Once you have created your `model` variable, you can call `.fit()` and pass `X` and `y` as arguments.

**💡 For KATE to work, your model must be assigned to a variable called `model`**

**NOTE**: Since with this project your model will be trained directly on KATE, it is limited to models that can be trained under 1min. You will receive a `TimeoutError` if your model takes too long.


In [40]:
# Your code here:

from sklearn.linear_model import LogisticRegression

lr = LogisticRegression(solver='lbfgs', max_iter = 1000)
lr.fit(X, y)

print(f"Accuracy score for Logistic Regression model: {lr.score(X, y)}")


from sklearn.naive_bayes import GaussianNB

gnb = GaussianNB()
gnb.fit(X, y)
print(f"Accuracy score for GaussianNB  model: {gnb.score(X, y)}")

from sklearn.tree import DecisionTreeClassifier

model = DecisionTreeClassifier(max_depth=40, min_samples_split=80)
model.fit(X, y)
print(f"Accuracy score for DecisionTreeClassifier  model: {model.score(X, y)}")


# from sklearn.ensemble import RandomForestClassifier 
# rfc = RandomForestClassifier()
# rfc.fit(X, y)
# print(f"Accuracy score for DecisionTreeClassifier  model: {rfc.score(X, y)}")





Accuracy score for Logistic Regression model: 0.5694
Accuracy score for GaussianNB  model: 0.51534
Accuracy score for DecisionTreeClassifier  model: 0.69864


Once trained, we can use the `.score()` function to evaluate our model's performance on the train set. Remember to pass `X` and `y` as arguments.

In [41]:
# Your code here:
print(f"Accuracy score for model: {model.score(X, y)}")

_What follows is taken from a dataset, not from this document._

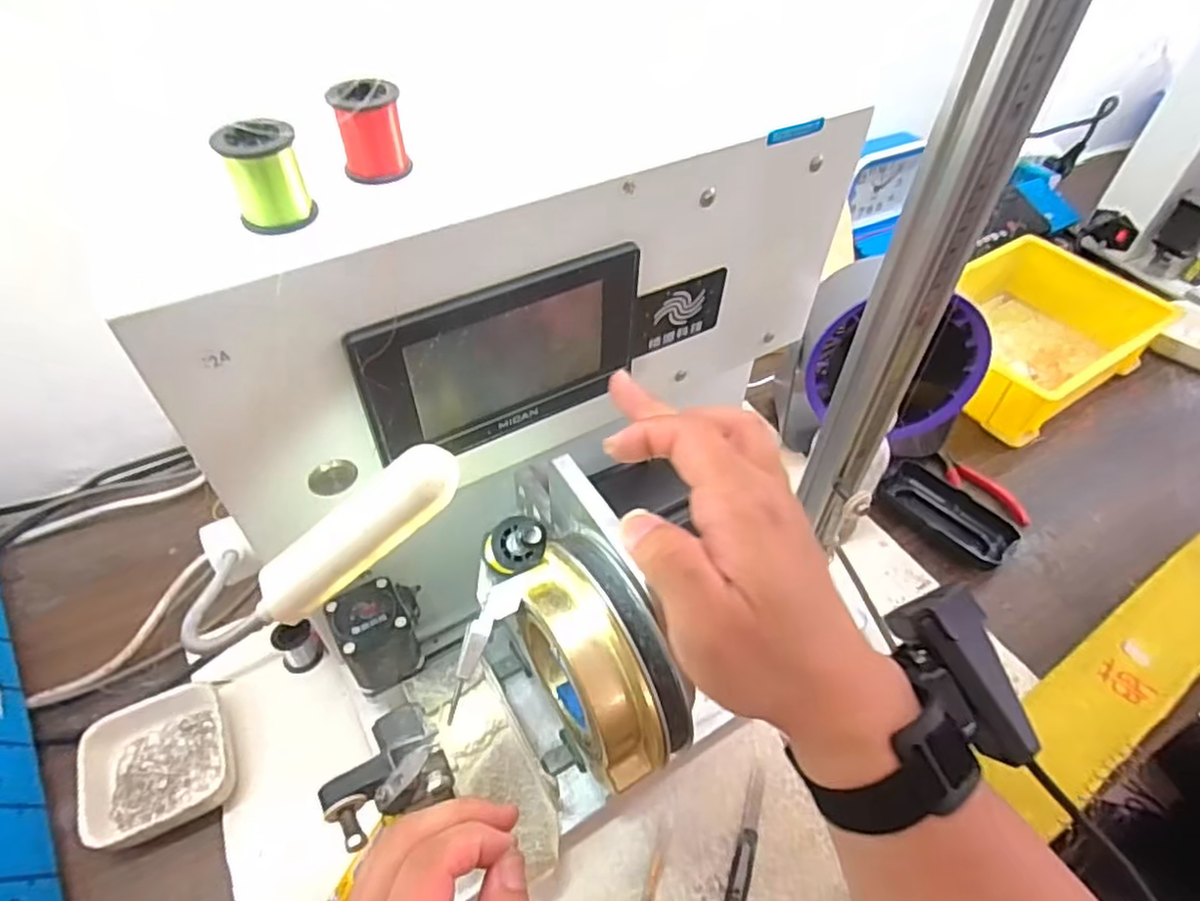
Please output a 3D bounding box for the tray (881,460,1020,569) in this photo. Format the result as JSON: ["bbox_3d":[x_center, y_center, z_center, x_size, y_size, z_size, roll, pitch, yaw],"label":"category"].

Accuracy score for model: 0.69864


In [42]:
from sklearn.metrics import accuracy_score, f1_score

predictions = model.predict(X)
# Your code here...
acc = accuracy_score(y, predictions)
f1 = f1_score(y, predictions)
              
print(f'Accuracy: {acc}')
print(f'F1: {f1}')


Accuracy: 0.69864
F1: 0.7010554717879534


## Part 3: Making predictions

Now that our model is trained, we can use the `.predict()` function to make predictions for the rows in our data where `y` is not known.
 - Call `.predict()` on the `model` variable, and pass `X_eval`
 - Assign the output of `.predict()` to a variable called `y_pred`

In [43]:
# Your code here:
y_pred = model.predict(X_eval)

Note that in the previous exercise, we used the `.score()` function to evaluate our model on the training data. However, we do not have the ground truth for our `X_eval` data points - to see how well the model performs on the test set, you will have to submit it to **KATE**!